MassAssignmentException in Laravel

Question

I am a Laravel newbie. I want to seed my database. When I run the seed command I get an exception

  [Illuminate\Database\Eloquent\MassAssignmentException]
  username



db:seed [--class[="..."]] [--database[="..."]]

What am I doing wrong. The command I use is:

php artisan db:seed --class="UsersTableSeeder"

My seed class is as follows:

class UsersTableSeeder extends Seeder {
    public function run()
    {
            User::truncate();
            User::create([
                'username' => 'PaulSheer',
                'email' => '[email protected]',
                'password' => '45678'
            ]);

            User::create([
                'username' => 'Stevo',
                'email' => '[email protected]',
                'password' => '45678'
            ]);
    }
}

Answer 1

Read this section of Laravel doc : http://laravel.com/docs/eloquent#mass-assignment

Laravel provides by default a protection against mass assignment security issues. That's why you have to manually define which fields could be "mass assigned" :

class User extends Model
{
    protected $fillable = ['username', 'email', 'password'];
}

---

Warning : be careful when you allow the mass assignment of critical fields like password or role. It could lead to a security issue because users could be able to update this fields values when you don't want to.

Answer 2

I am using Laravel 4.2.

the error you are seeing

[Illuminate\Database\Eloquent\MassAssignmentException]
username

indeed is because the database is protected from filling en masse, which is what you are doing when you are executing a seeder.
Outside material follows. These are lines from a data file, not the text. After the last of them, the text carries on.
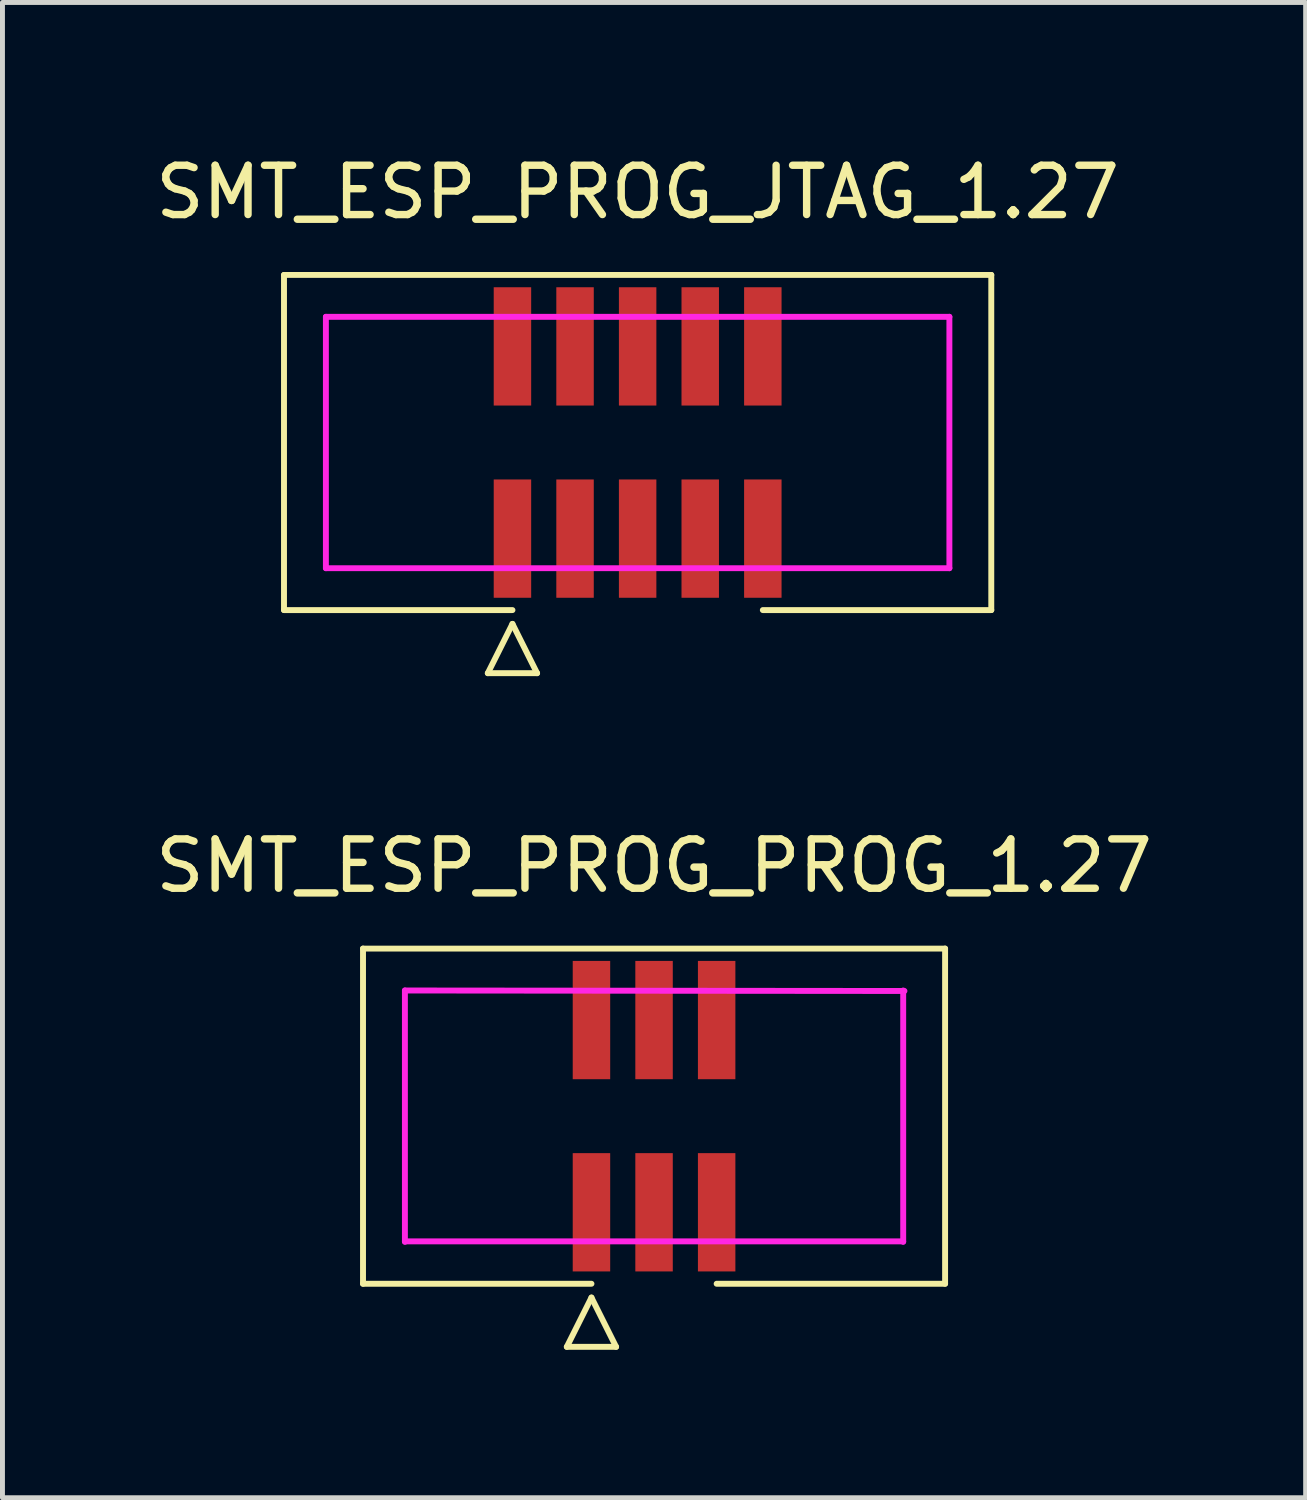
<source format=kicad_pcb>
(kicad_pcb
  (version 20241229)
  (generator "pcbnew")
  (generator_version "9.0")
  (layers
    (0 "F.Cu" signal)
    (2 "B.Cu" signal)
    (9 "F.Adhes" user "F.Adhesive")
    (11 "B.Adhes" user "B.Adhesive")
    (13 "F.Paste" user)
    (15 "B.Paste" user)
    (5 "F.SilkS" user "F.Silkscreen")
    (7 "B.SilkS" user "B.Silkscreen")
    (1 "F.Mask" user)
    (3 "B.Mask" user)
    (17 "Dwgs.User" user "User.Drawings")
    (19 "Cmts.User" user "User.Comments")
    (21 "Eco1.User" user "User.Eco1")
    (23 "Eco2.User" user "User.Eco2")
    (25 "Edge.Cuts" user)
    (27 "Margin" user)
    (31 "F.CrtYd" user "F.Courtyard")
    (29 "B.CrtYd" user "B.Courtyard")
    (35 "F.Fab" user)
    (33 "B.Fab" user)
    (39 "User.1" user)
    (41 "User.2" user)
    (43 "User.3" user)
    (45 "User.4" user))
  (footprint "SMT_ESP_PROG_JTAG_1.27"
    (layer "F.Cu")
    (at 9.887 5.928)
    (property "Reference" "SMT_ESP_PROG_JTAG_1.27" (at 0 -5.08 0) (layer "F.SilkS") (effects (font (size 1 1) (thickness 0.15))))
    (attr smd)
    (fp_line (start -7.175 3.4) (end -7.175 -3.4) (stroke (width 0.12) (type solid)) (layer "F.SilkS"))
    (fp_line (start -3.04 4.68) (end -2.04 4.68) (stroke (width 0.12) (type solid)) (layer "F.SilkS"))
    (fp_line (start -2.54 3.4) (end -7.175 3.4) (stroke (width 0.12) (type solid)) (layer "F.SilkS"))
    (fp_line (start -2.54 3.68) (end -3.04 4.68) (stroke (width 0.12) (type solid)) (layer "F.SilkS"))
    (fp_line (start -2.04 4.68) (end -2.54 3.68) (stroke (width 0.12) (type solid)) (layer "F.SilkS"))
    (fp_line (start 7.175 -3.4) (end -7.175 -3.4) (stroke (width 0.12) (type solid)) (layer "F.SilkS"))
    (fp_line (start 7.175 3.4) (end 2.54 3.4) (stroke (width 0.12) (type solid)) (layer "F.SilkS"))
    (fp_line (start 7.175 3.4) (end 7.175 -3.4) (stroke (width 0.12) (type solid)) (layer "F.SilkS"))
    (fp_line (start -6.325 -2.55) (end -6.325 2.55) (stroke (width 0.12) (type solid)) (layer "F.CrtYd"))
    (fp_line (start 6.325 -2.55) (end -6.325 -2.55) (stroke (width 0.12) (type solid)) (layer "F.CrtYd"))
    (fp_line (start 6.325 2.55) (end -6.325 2.55) (stroke (width 0.12) (type solid)) (layer "F.CrtYd"))
    (fp_line (start 6.325 2.55) (end 6.325 -2.55) (stroke (width 0.12) (type solid)) (layer "F.CrtYd"))
    (pad "1" smd trapezoid (at -2.54 1.95) (size 0.76 2.4) (layers "F.Cu" "F.Mask" "F.Paste"))
    (pad "2" smd trapezoid (at -2.54 -1.95) (size 0.76 2.4) (layers "F.Cu" "F.Mask" "F.Paste"))
    (pad "3" smd trapezoid (at -1.27 1.95) (size 0.76 2.4) (layers "F.Cu" "F.Mask" "F.Paste"))
    (pad "4" smd trapezoid (at -1.27 -1.95) (size 0.76 2.4) (layers "F.Cu" "F.Mask" "F.Paste"))
    (pad "5" smd trapezoid (at 0 1.95) (size 0.76 2.4) (layers "F.Cu" "F.Mask" "F.Paste"))
    (pad "6" smd trapezoid (at 0 -1.95) (size 0.76 2.4) (layers "F.Cu" "F.Mask" "F.Paste"))
    (pad "7" smd trapezoid (at 1.27 1.95) (size 0.76 2.4) (layers "F.Cu" "F.Mask" "F.Paste"))
    (pad "8" smd trapezoid (at 1.27 -1.95) (size 0.76 2.4) (layers "F.Cu" "F.Mask" "F.Paste"))
    (pad "9" smd trapezoid (at 2.54 1.95) (size 0.76 2.4) (layers "F.Cu" "F.Mask" "F.Paste"))
    (pad "10" smd trapezoid (at 2.54 -1.95) (size 0.76 2.4) (layers "F.Cu" "F.Mask" "F.Paste")))
  (footprint "SMT_ESP_PROG_PROG_1.27"
    (layer "F.Cu")
    (at 10.22 19.596)
    (property "Reference" "SMT_ESP_PROG_PROG_1.27" (at 0 -5.08 0) (layer "F.SilkS") (effects (font (size 1 1) (thickness 0.15))))
    (attr smd)
    (fp_line (start -5.905 3.4) (end -5.905 -3.4) (stroke (width 0.12) (type solid)) (layer "F.SilkS"))
    (fp_line (start -1.77 4.68) (end -0.77 4.68) (stroke (width 0.12) (type solid)) (layer "F.SilkS"))
    (fp_line (start -1.27 3.4) (end -5.905 3.4) (stroke (width 0.12) (type solid)) (layer "F.SilkS"))
    (fp_line (start -1.27 3.68) (end -1.77 4.68) (stroke (width 0.12) (type solid)) (layer "F.SilkS"))
    (fp_line (start -0.77 4.68) (end -1.27 3.68) (stroke (width 0.12) (type solid)) (layer "F.SilkS"))
    (fp_line (start 5.905 -3.4) (end -5.905 -3.4) (stroke (width 0.12) (type solid)) (layer "F.SilkS"))
    (fp_line (start 5.905 3.4) (end 1.27 3.4) (stroke (width 0.12) (type solid)) (layer "F.SilkS"))
    (fp_line (start 5.905 3.4) (end 5.905 -3.4) (stroke (width 0.12) (type solid)) (layer "F.SilkS"))
    (fp_line (start -5.055 -2.55) (end -5.055 2.55) (stroke (width 0.12) (type solid)) (layer "F.CrtYd"))
    (fp_line (start 5.055 2.54) (end -5.055 2.54) (stroke (width 0.12) (type solid)) (layer "F.CrtYd"))
    (fp_line (start 5.055 2.55) (end 5.055 -2.55) (stroke (width 0.12) (type solid)) (layer "F.CrtYd"))
    (fp_line (start 5.08 -2.54) (end -5.055 -2.55) (stroke (width 0.12) (type solid)) (layer "F.CrtYd"))
    (pad "1" smd trapezoid (at -1.27 1.95) (size 0.76 2.4) (layers "F.Cu" "F.Mask" "F.Paste"))
    (pad "2" smd trapezoid (at -1.27 -1.95) (size 0.76 2.4) (layers "F.Cu" "F.Mask" "F.Paste"))
    (pad "3" smd trapezoid (at 0 1.95) (size 0.76 2.4) (layers "F.Cu" "F.Mask" "F.Paste"))
    (pad "4" smd trapezoid (at 0 -1.95) (size 0.76 2.4) (layers "F.Cu" "F.Mask" "F.Paste"))
    (pad "5" smd trapezoid (at 1.27 1.95) (size 0.76 2.4) (layers "F.Cu" "F.Mask" "F.Paste"))
    (pad "6" smd trapezoid (at 1.27 -1.95) (size 0.76 2.4) (layers "F.Cu" "F.Mask" "F.Paste")))
  (gr_rect
    (start -3 -3)
    (end 23.44 27.337)
    (stroke (width 0.1) (type default))
    (fill no)
    (layer "Edge.Cuts")))
</source>
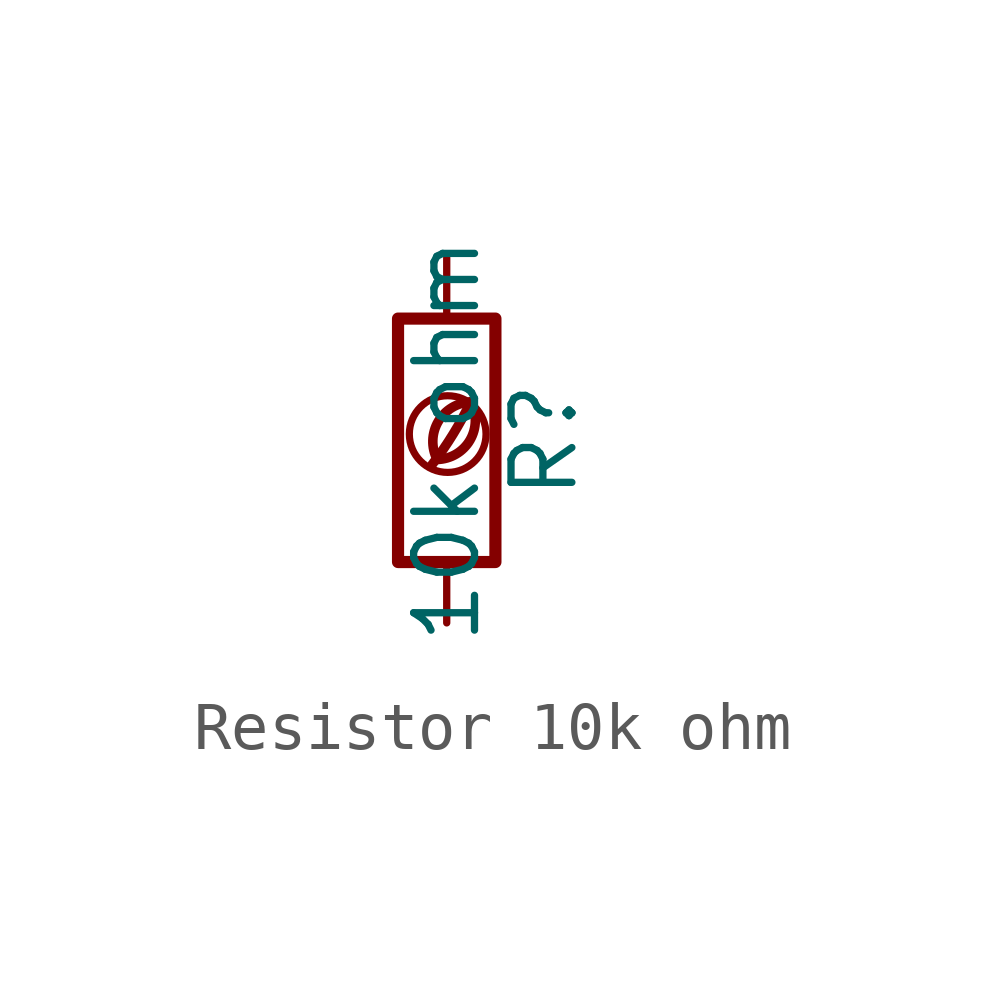
<source format=kicad_sym>
(kicad_symbol_lib
  (version 20201218)
  (generator kicad-library-utils)
  (symbol "Resistor 10k ohm"
    (pin_names
      (offset 0))
    (pin_numbers hide)
    (property "Reference" "R"
      (at 2.032 0 90)
      (effects (font (size 1.27 1.27))))
    (property "Value" "10k ohm"
      (at 0 0 90)
      (effects (font (size 1.27 1.27))))
    (symbol "Resistor 10k ohm_0_0"
      (arc (start -0.2 -0.4) (mid -0.2 0.35) (end 0.5 0.8) (stroke (width 0.2)) (fill (type none)))
      (arc (start -0.2 -0.4) (mid 0 1.2) (end 0.5 0.8) (stroke (width 0.2)) (fill (type none)))
      (arc (start -0.3 -0.5) (mid 0.4 0.6) (end 0.5 0.8) (stroke (width 0.2)) (fill (type none)))
      (circle (center 0.02 0.13) (radius 0.8) (stroke (width 0.15)) (fill (type none))))
    (symbol "Resistor 10k ohm_0_1"
      (rectangle (start -1.016 -2.54) (end 1.016 2.54) (stroke (width 0.254)) (fill (type none))))
    (symbol "Resistor 10k ohm_1_1"
      (pin passive line (at 0 3.81 270) (length 1.27) (name "~" (effects (font (size 1.27 1.27)))) (number "1" (effects (font (size 1.27 1.27)))))
      (pin passive line (at 0 -3.81 90) (length 1.27) (name "~" (effects (font (size 1.27 1.27)))) (number "2" (effects (font (size 1.27 1.27))))))))
</source>
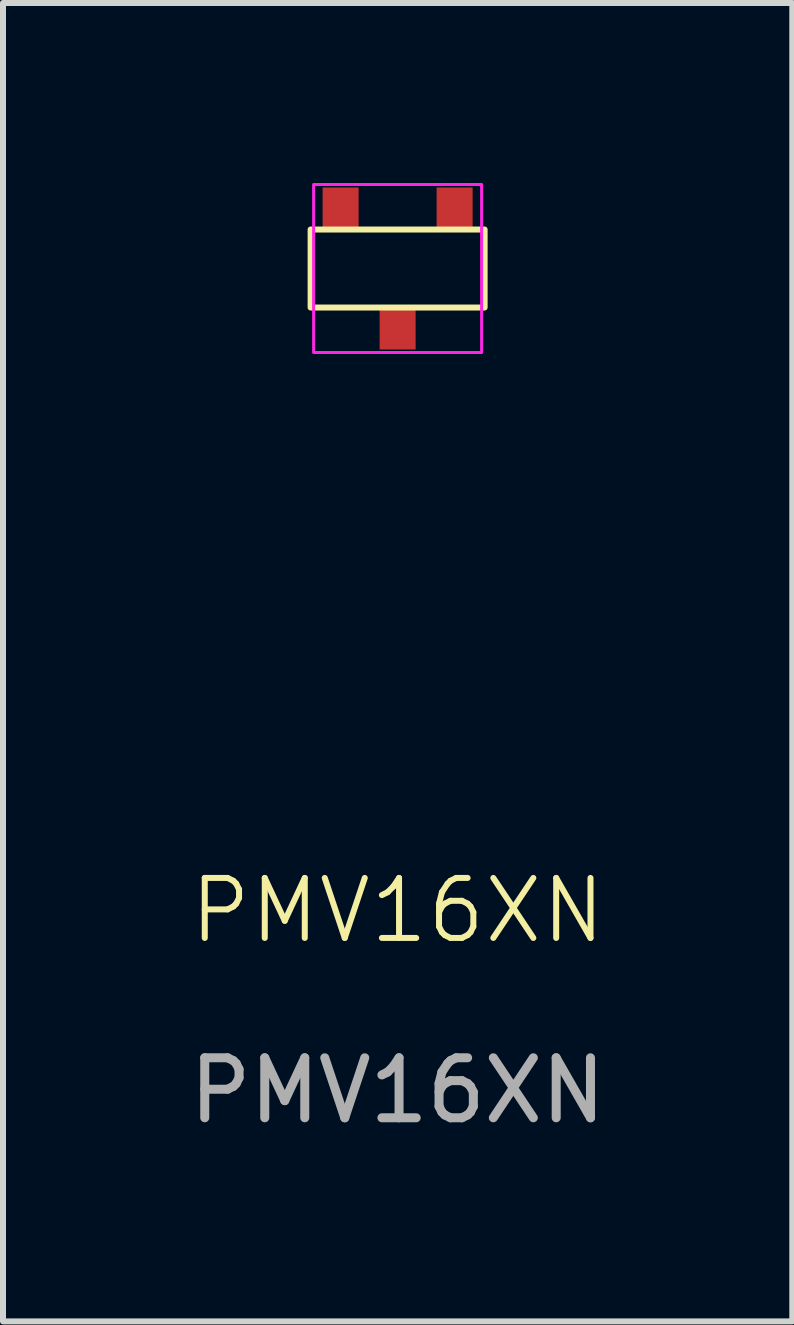
<source format=kicad_pcb>
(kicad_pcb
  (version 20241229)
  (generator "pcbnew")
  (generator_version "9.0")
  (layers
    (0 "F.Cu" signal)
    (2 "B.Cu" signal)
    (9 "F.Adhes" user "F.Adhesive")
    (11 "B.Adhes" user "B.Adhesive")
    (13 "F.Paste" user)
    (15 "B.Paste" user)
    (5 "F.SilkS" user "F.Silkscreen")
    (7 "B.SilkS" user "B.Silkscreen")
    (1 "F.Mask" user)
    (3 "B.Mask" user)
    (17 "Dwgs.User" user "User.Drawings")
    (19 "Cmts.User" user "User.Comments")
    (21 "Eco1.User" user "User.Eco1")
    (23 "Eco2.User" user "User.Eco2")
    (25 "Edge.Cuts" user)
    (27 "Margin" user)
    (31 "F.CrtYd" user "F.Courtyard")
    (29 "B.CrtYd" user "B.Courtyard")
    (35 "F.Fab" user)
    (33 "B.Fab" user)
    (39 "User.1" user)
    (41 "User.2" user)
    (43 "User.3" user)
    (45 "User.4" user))
  (footprint "PMV16XN"
    (layer "F.Cu")
    (at 3.577 1.425)
    (property "Reference" "PMV16XN" (at 0 10.7 0) (unlocked yes) (layer "F.SilkS") (effects (font (size 1 1) (thickness 0.1))))
    (attr smd)
    (fp_rect (start -1.45 -0.65) (end 1.45 0.65) (stroke (width 0.1) (type default)) (fill no) (layer "F.SilkS"))
    (fp_rect (start -1.4 -1.4) (end 1.4 1.4) (stroke (width 0.05) (type default)) (fill no) (layer "F.CrtYd"))
    (fp_text user "${REFERENCE}" (at 0 13.7 0) (unlocked yes) (layer "F.Fab") (effects (font (size 1 1) (thickness 0.15))))
    (pad "1" smd rect (at -0.95 -1) (size 0.6 0.7) (layers "F.Cu" "F.Mask" "F.Paste"))
    (pad "1" smd rect (at 0 1) (size 0.6 0.7) (layers "F.Cu" "F.Mask" "F.Paste"))
    (pad "1" smd rect (at 0.95 -1) (size 0.6 0.7) (layers "F.Cu" "F.Mask" "F.Paste")))
  (gr_rect
    (start -3 -3)
    (end 10.155 18.973)
    (stroke (width 0.1) (type default))
    (fill no)
    (layer "Edge.Cuts")))
</source>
However, in my opinion, it's not necessary (and might be insecure) to declare which fields should be fillable in your model if you only need to execute a seeder.

In your seeding folder you have the DatabaseSeeder class:

class DatabaseSeeder extends Seeder {

    /**
    * Run the database seeds.
    *
    * @return void
    */

    public function run()
    {
        Eloquent::unguard();

        //$this->call('UserTableSeeder');
    }
}

This class acts as a facade, listing all the seeders that need to be executed. If you call the UsersTableSeeder seeder manually through artisan, like you did with the php artisan db:seed --class="UsersTableSeeder" command, you bypass this DatabaseSeeder class.

In this DatabaseSeeder class the command Eloquent::unguard(); allows temporary mass assignment on all tables, which is exactly what you need when you are seeding a database. This unguard method is only executed when you run the php aristan db:seed command, hence it being temporary as opposed to making the fields fillable in your model (as stated in the accepted and other answers).

All you need to do is add the $this->call('UsersTableSeeder'); to the run method in the DatabaseSeeder class and run php aristan db:seed in your CLI which by default will execute DatabaseSeeder.

Also note that you are using a plural classname Users, while Laraval uses the the singular form User. If you decide to change your class to the conventional singular form, you can simply uncomment the //$this->call('UserTableSeeder'); which has already been assigned but commented out by default in the DatabaseSeeder class.

Answer 3

To make all fields fillable, just declare on your class:

protected $guarded = array();

This will enable you to call fill method without declare each field.